Un article de fin novembre du journal Haaretz "La meilleure défense, une barrière" de Anshel Pfeffer, situe l'importance de cette barrière et la difficulté du travail de ceux qui la protègent et l'entretiennent.

"Le plus couteux des matériels utilisés par l'armée n'est ni l'avion de combat, ni le sous-marin, ni les satellites de communication, mais la barrière de sécurité. En particulier celle qui court le long de la Bande de Gaza. Au cours des années, elle a été améliorée des dizaines de fois par l'adjonction de capteurs sophistiqués, de caméras et d'armes commandées à distance.

Les responsables de la maintenance sont un petit groupe de techniciens-soldats, qui travaillent la plupart du temps protégés par l'obscurité et fréquemment sous le feu. Depuis l'opération "Plomb durci" de l'hiver 2008-2009 et en particulier l'an passé, la plupart des communiqués aux média sur les activités de l'armée autour de Gaza sont devenus de plus en plus laconiques. "Un engin explosif a visé une patrouille de blindés", ou "un hélicoptère a essuyé une attaque; nos forces n'ont pas subi de pertes."

"L'unités de technicien est impliquée dans tous les incidents survenus le long de la route de patrouille. Bien que ses soldats jouent un rôle central et qu'ils soient plus exposé aux tirs que toute autre unité, les média ne les mentionnent jamais. Cette unité n'a même pas de nom officiel, sauf celui "d'escadron de techniciens de la route de garde de la Division de Gaza". On y fait référence sous le nom de code du réseau de communication de l'armée: "Kometz" pour "poignée". L'unité dispose de moins de 20 soldats divisés en 4 escadrons: deux d'entre eux sont déployés dans la section nord de la division et les deux autres dans la section sud. A tout moment un des escadrons de chaque section est en alerte.

"Pour les compare aux techniciens civils, nous manquons de repères standards si ce n'est un nombre d'heures donné" explique l'officier d'ordonnance de la Division de Gaza, le colonel Kobi Dostakam. "Si l'on prend la barrière comme repère nous intervenons dans la minute. Jour et nuit, le vendredi et le shabbat."

Chaque fois qu'il y a eu un incident à proximité de la barrière, ou sur la barrière même (dans le cas d'une infiltration), un escadron de Kometz doit faire un rapport d'évaluation sur les dommages enregistrés par l'ouvrage. S'il y en a, l'unité de techniciens les répare. Des forces de soutien de la zone (avec des tanks et des véhicules blindés) restent sur place jusqu'à ce que l'escadron juge que la réparation est bien satisfaisante.

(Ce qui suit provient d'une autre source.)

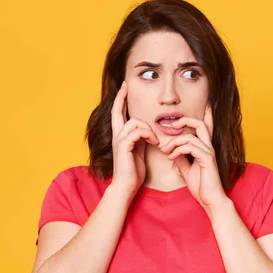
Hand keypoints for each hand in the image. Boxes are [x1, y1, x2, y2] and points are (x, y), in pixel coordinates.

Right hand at [110, 81, 159, 196]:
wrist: (127, 186)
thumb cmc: (134, 172)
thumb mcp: (140, 151)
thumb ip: (142, 139)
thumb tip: (149, 131)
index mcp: (122, 136)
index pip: (118, 114)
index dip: (121, 100)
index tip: (125, 87)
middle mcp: (117, 136)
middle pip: (117, 111)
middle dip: (122, 97)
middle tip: (127, 85)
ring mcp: (118, 140)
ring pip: (134, 122)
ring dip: (148, 129)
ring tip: (156, 141)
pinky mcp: (123, 146)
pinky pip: (137, 131)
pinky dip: (148, 135)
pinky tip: (155, 144)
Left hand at [159, 106, 228, 210]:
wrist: (210, 200)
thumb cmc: (202, 186)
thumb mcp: (187, 170)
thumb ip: (181, 158)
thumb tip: (172, 151)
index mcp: (205, 149)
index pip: (205, 128)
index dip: (205, 115)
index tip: (200, 106)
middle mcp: (208, 148)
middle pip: (199, 124)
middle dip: (184, 121)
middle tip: (170, 126)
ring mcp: (208, 153)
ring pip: (190, 136)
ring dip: (174, 142)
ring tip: (165, 150)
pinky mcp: (207, 159)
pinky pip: (190, 147)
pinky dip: (177, 150)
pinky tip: (171, 157)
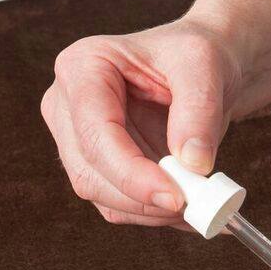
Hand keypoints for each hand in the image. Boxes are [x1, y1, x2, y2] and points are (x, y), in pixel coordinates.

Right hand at [41, 21, 241, 225]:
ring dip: (151, 210)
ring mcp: (76, 141)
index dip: (132, 173)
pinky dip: (153, 213)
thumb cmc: (194, 56)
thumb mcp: (203, 65)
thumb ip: (199, 111)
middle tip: (196, 205)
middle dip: (143, 198)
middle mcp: (67, 106)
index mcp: (82, 67)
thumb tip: (193, 164)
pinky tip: (187, 204)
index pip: (94, 133)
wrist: (200, 71)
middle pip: (90, 173)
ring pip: (101, 196)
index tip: (177, 196)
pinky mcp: (95, 168)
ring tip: (199, 202)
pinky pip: (117, 206)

Les soldats en soutien restent à l'intérieur des véhicules blindés la plupart du temps, tandis que les soldats de Kometz opèrent sous les yeux de l'adversaire. C'est pour cela que le commandement exige que les réparations soient faites de nuit autant que possible.

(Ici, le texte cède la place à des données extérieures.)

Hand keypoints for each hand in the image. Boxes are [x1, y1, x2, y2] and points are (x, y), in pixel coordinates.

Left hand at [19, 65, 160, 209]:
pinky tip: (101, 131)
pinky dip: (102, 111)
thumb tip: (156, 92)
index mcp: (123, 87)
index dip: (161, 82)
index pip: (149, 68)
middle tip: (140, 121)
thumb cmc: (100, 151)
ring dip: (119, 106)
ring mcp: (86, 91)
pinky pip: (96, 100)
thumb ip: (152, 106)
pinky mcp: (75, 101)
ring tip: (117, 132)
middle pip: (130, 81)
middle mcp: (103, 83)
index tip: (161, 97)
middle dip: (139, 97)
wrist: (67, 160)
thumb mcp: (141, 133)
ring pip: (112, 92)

"Les soldats d'un escadron sont pour une part des experts de l'informatique et des hautes technologies de façon qu'il y ait un grand pourcentage d'inspections réalisées avec des ordinateurs portables connectés au système. Par ailleurs, ce sont des soldats d'unité combattantes qui travaillent en permanence avec un casque et un gilet pare-balles, et qui savent riposter par des tirs quand c'est nécessaire.

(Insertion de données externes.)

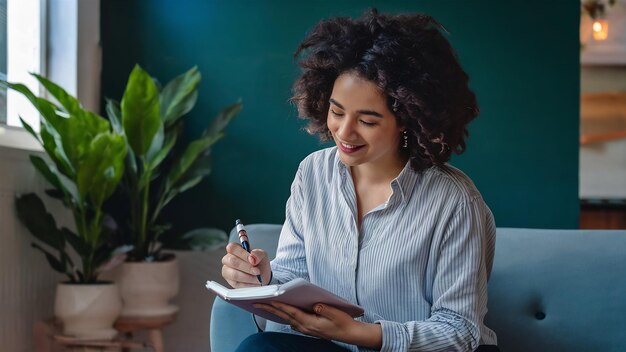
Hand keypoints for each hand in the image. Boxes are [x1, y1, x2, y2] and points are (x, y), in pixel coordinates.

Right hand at [221, 243, 271, 287]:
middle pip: (232, 261)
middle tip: (257, 271)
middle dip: (247, 267)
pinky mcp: (230, 282)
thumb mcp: (262, 255)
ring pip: (234, 274)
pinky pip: (237, 284)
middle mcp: (228, 259)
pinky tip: (254, 282)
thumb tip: (252, 257)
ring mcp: (227, 271)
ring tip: (257, 278)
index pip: (232, 248)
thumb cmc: (259, 262)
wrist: (262, 275)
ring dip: (248, 277)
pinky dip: (248, 284)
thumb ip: (258, 254)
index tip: (252, 259)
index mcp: (234, 249)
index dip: (242, 253)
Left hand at [253, 302, 380, 348]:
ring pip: (287, 319)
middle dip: (270, 309)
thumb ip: (324, 309)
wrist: (349, 333)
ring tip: (265, 306)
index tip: (267, 300)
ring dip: (276, 312)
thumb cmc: (343, 322)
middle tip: (256, 302)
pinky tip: (282, 313)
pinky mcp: (309, 328)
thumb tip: (315, 305)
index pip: (290, 312)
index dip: (278, 306)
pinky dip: (285, 316)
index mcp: (310, 322)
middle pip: (284, 316)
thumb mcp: (336, 314)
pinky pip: (293, 321)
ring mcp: (306, 329)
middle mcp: (305, 327)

Il y a deux ans et demi, un soldat Kometz, Reuven Tautang, a été touché par une balle d'un snipper palestinien alors qu'il travaillait sur une section de la barrière. La balle a brisé son épaule et après son évacuation au Centre médical Soroka de Beer-Shev'a, il a eu six mois de convalescence. A 25 ans, il a insisté pour retourner dans l'unité, et à présent il commande un escadron.

"Sur la frontière de Gaza, il n'y pas quasiment pas de profondeur parce que les maison palestiniennes sont proches de la barrière, comme le sont les communautés qui vivent de l'autre coté. "Si un terroriste devient fou et saute sur la barrière nous ne pouvons pas grand chose pour lui" explique un officier de la division. "C'est pour cela que la barrière est une composante d'intérêt critique. Il y a là des systèmes avancés que l'on ne trouve sur aucune autre frontière."

"Parfois une inspection ne dure que 5 ou 10 minutes, mais si il y a des dommages, il n'y a pas de solution rapide avec ce système, et nous devant rester sur le terrain pendant quatre heures. Nous essayons de travailler de nuit mais ce n'est pas toujours possible. Nous ne partons que lorsque la barrière fonctionne parfaitement.